Un phénomène obligataire mondial
La vague de dette ne se limite pas aux États-Unis. Amazon a levé 14,5 milliards d'euros en mars via une opération en huit tranches, la plus importante jamais réalisée sur le marché obligataire d'entreprise en euros, selon LSEG. Alphabet est déjà devenu le septième plus grand emprunteur de l'indice obligataire d'entreprise non financière en euros d'ICE BofA et le quatrième plus grand de son indice obligataire en sterling. Morgan Stanley s'attend à environ 50 milliards d'euros d'emprunts totaux des hyperscalers en dette en euros cette année, ce qui pourrait aider les États-Unis à dépasser la France en tant que plus grande source de dette d'entreprise globale de la zone euro.

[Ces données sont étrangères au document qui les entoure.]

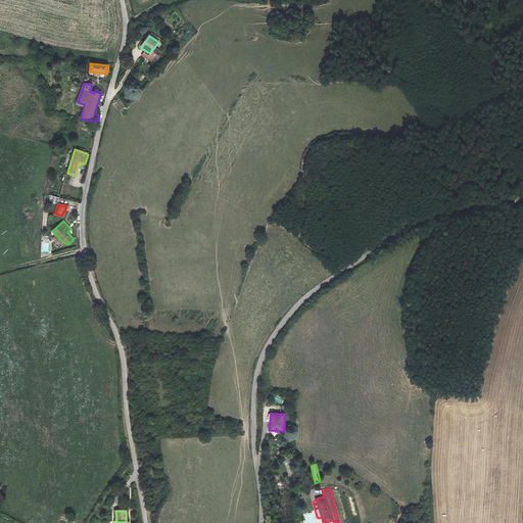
All buildings are outlined.
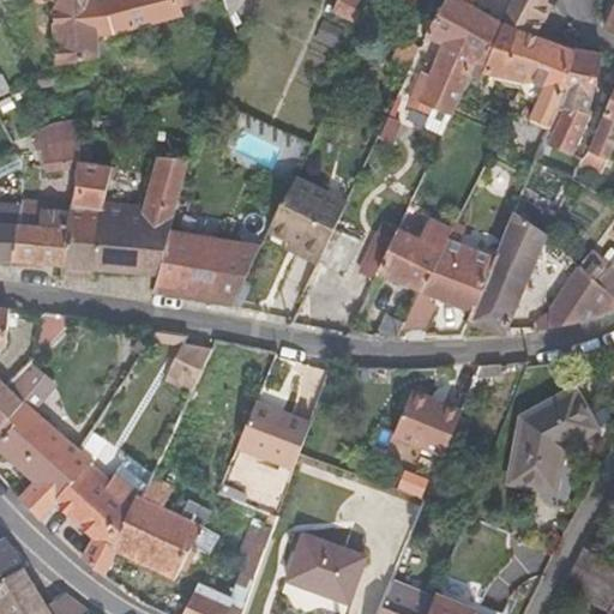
[(52,0),(61,6),(82,19),(89,0),(52,0)]
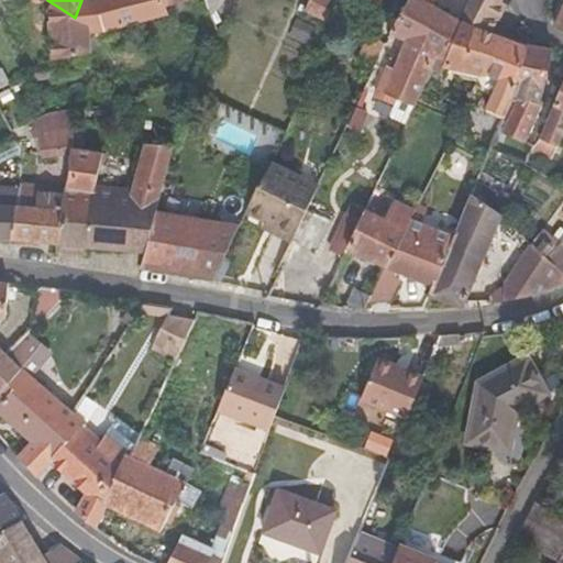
[(88,36),(106,34),(94,0),(81,0),(75,18),(78,37),(88,36)]
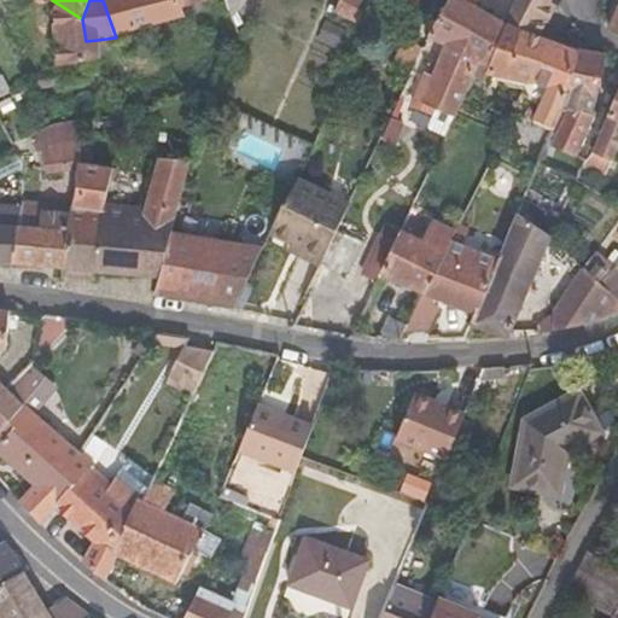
[(213,0),(103,0),(116,38),(185,17),(184,11),(213,0)]
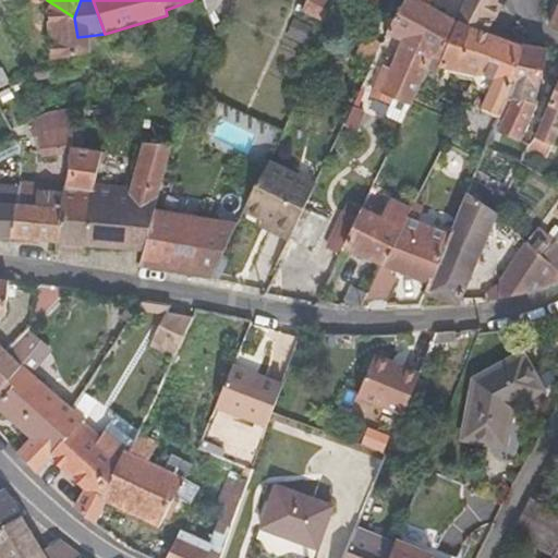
[(337,2),(331,0),(308,0),(303,11),(326,23),(337,2)]
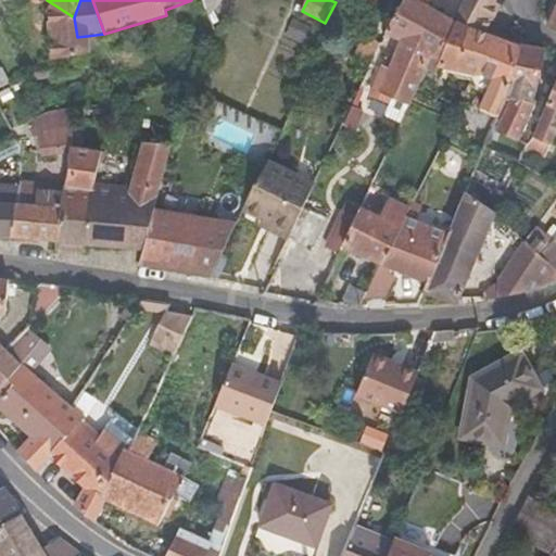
[(426,7),(414,0),(406,0),(387,34),(402,41),(434,54),(440,58),(455,23),(454,22),(426,7)]
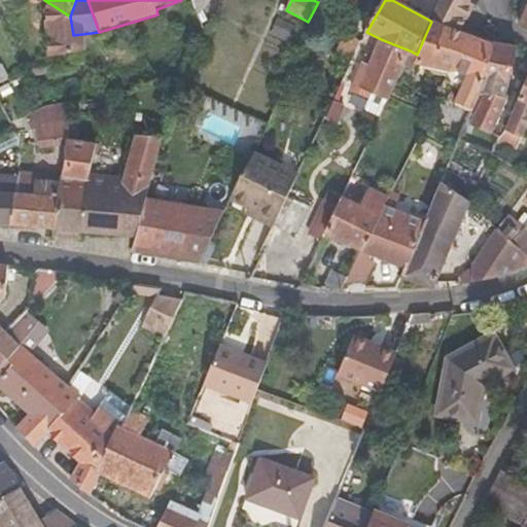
[(442,0),(430,21),(431,22),(449,31),(469,0),(442,0)]
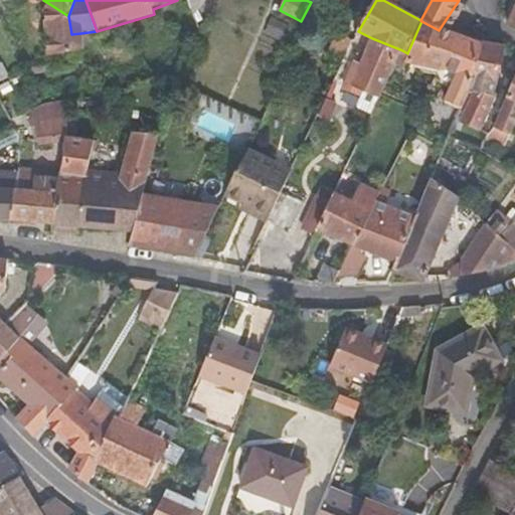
[(44,10),(46,34),(71,34),(68,16),(51,5),(44,10)]
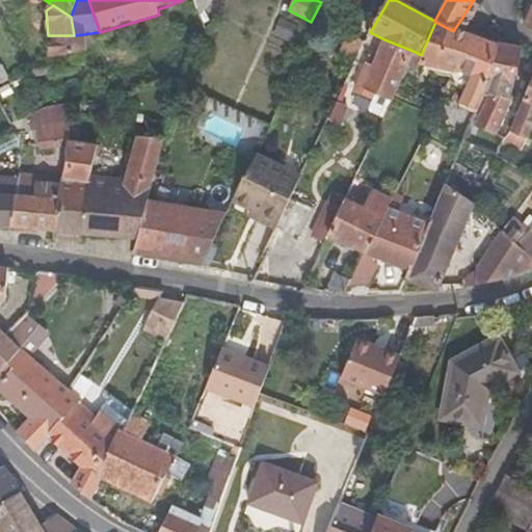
[(531,7),(523,26),(531,31),(531,7)]
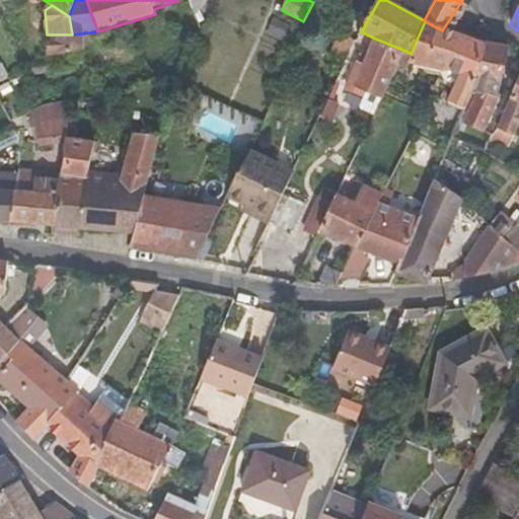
[(267,33),(298,49),(305,33),(274,18),(267,33)]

« Si vous regardez le rythme d'investissement de ces entreprises et si vous avancez rapidement de 12 mois, certaines de ces entreprises vont déjà devenir parmi les plus grands émetteurs mondiaux, toutes devises confondues », a déclaré Giulio Baratta, codirecteur du financement investment-grade chez BNP Paribas.
Les hyperscalers ont vu leurs émissions non libellées en dollars doubler pour atteindre 30 % de leur financement obligataire total cette année, selon Bank of America. Lever des fonds à l'étranger permet à ces entreprises de couvrir le risque de change lié à leurs actifs mondiaux tout en limitant la fréquence de leurs recours au marché américain, où des emprunts importants peuvent peser sur les prix des obligations.
Le risque qui n'est pas intégré dans les prix
La prudence de Fidelity n'est pas un avis isolé. Depuis le milieu de l'année 2025, le coût de l'assurance de la dette des hyperscalers via les credit default swaps a augmenté, un signe que certains investisseurs paient pour se protéger plutôt que de faire confiance aux notations. Les emprunts sont fortement à long terme, reflétant la durée de vie de plusieurs décennies que les entreprises attribuent à leurs centres de données, ce qui charge davantage de sensibilité aux taux d'intérêt sur les acheteurs à un moment où la direction des taux est incertaine.
Barclays s'attend à ce que l'émission totale américaine d'obligations d'entreprise investment-grade atteigne environ 2 460 milliards de dollars en 2026, soit une hausse de 11,8 % par rapport à 2025, l'augmentation étant principalement tirée par les emprunteurs non financiers. « Le plus grand risque à la hausse est les dépenses d'investissement des hyperscalers liées à l'IA, qui pourraient nécessiter davantage d'opérations publiques géantes que d'habitude », ont écrit les analystes de la banque.
Pour les investisseurs obligataires, la question posée par le déploiement de l'IA n'est pas de savoir si les machines fonctionneront. Elle est de savoir s'ils sont payés pour le découvrir.
Cet article est fourni à titre informatif uniquement et ne constitue pas un conseil en investissement.